Over the following 12 months things got much worse for the company. Competitive pricing was still making good margins difficult. The creditors were now very overdue and increasing the pressure to pay up. Some creditors threatened to cease supply. As a result, the company stopped lodging tax returns, wasn’t remitting superannuation, PAYG withholding and GST, and used this money to pay the creditors that were aggressively seeking payment.

The directors then received a director penalty notice (DPN) from the Australian Taxation Office (ATO), which outlined that the company had failed to meet its PAYG withholding and superannuation reporting obligations – making the directors personally liable for an estimated $170,000. By the time the directors acted on the DPN, the notice’s 21-day deadline had expired. Their accountant arranged another meeting with the insolvency practitioner. The insolvency practitioner confirmed the directors were personally liable for the DPN, and unless paid in full, the ATO could bankrupt them. The directors confirmed they did not have the funds to pay the $170,000 DPN.

The insolvency practitioner then assessed the company’s current financial position, which was as follows:

Plants & equipment$750,000
Cash at bankNil as running overdraft

Overdraft (secured)$200,000
Chattel finance (bank)$850,000
Trade creditors$1,050,000
Accrued employee entitlements$125,000
Termination payments$80,000

It was clear the position was significantly worse than it was 12 months prior. The significant changes were as follows:

  • Debtors – these had decreased due to the company’s inability to secure sufficient work. Most of the remaining debtors were outstanding for some time, and it was questionable just how collectable those debtors would be.
  • Overdraft – the overdraft was used up to the facility limit ($200,000) as the company was forced to use all possible means to pay creditors. The overdraft facility was secured to the bank.
  • Trade creditors – the creditors had increased due to the company’s inability to generate sufficient cash-flow and most creditors were at least 60 to 90 days overdue.
  • GST/PAYG withholding superannuation – the company was unable to meet its GST obligations and as a result these debts had increased.
  • Employee entitlements – the employee entitlements had decreased as some employees were made redundant and others were forced to take paid leave given the decrease in work.

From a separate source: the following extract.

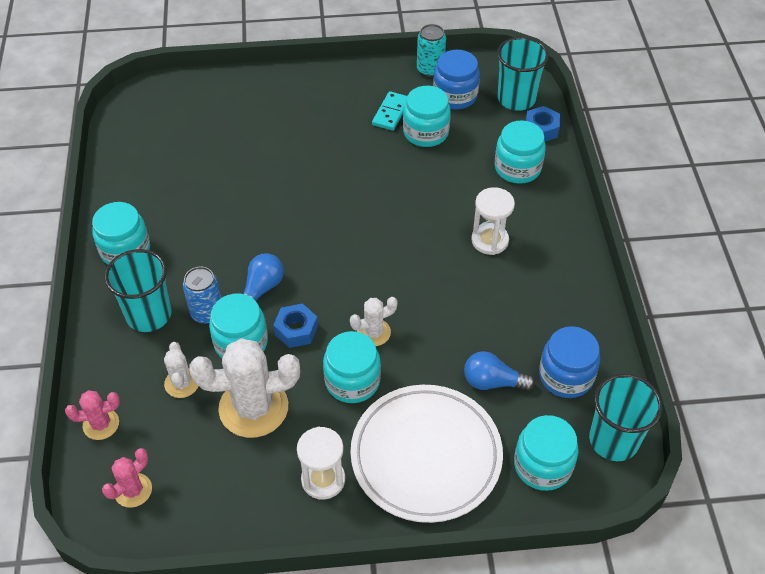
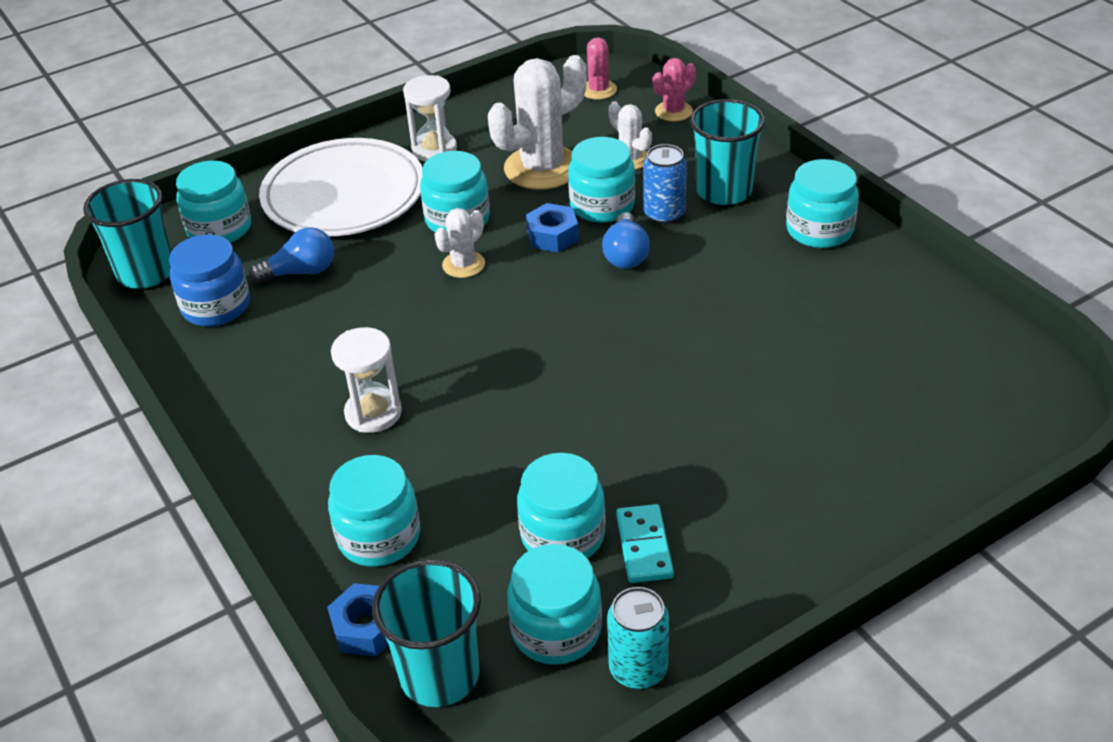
camera: 155 degrees right, 10 degrees down
blue jar [433,50,480,110] -> turquoise jar [507,544,602,665]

Given the company vacated the premises with minimal notice; the landlord was without a tenant and unpaid rent. Further the landlord suffered ‘make good’ costs to make it attractive for a new tenant. Given there was no dividend to unsecured creditors the landlord then exercised their rights under the personal guarantee and demanded payment of the outstanding rent and the make good from the directors personally.

Unsecured Creditors.
There was no dividend to unsecured creditors and therefore these creditors had to write-off any outstanding debt, as a bad debt.

The directors lost their home when the bank took possession and sold the house. Further, there were numerous creditors, including the ATO, landlord and other personally guaranteed suppliers that took action to recover their debts from the directors personally. Consequently the directors were forced to file for bankruptcy.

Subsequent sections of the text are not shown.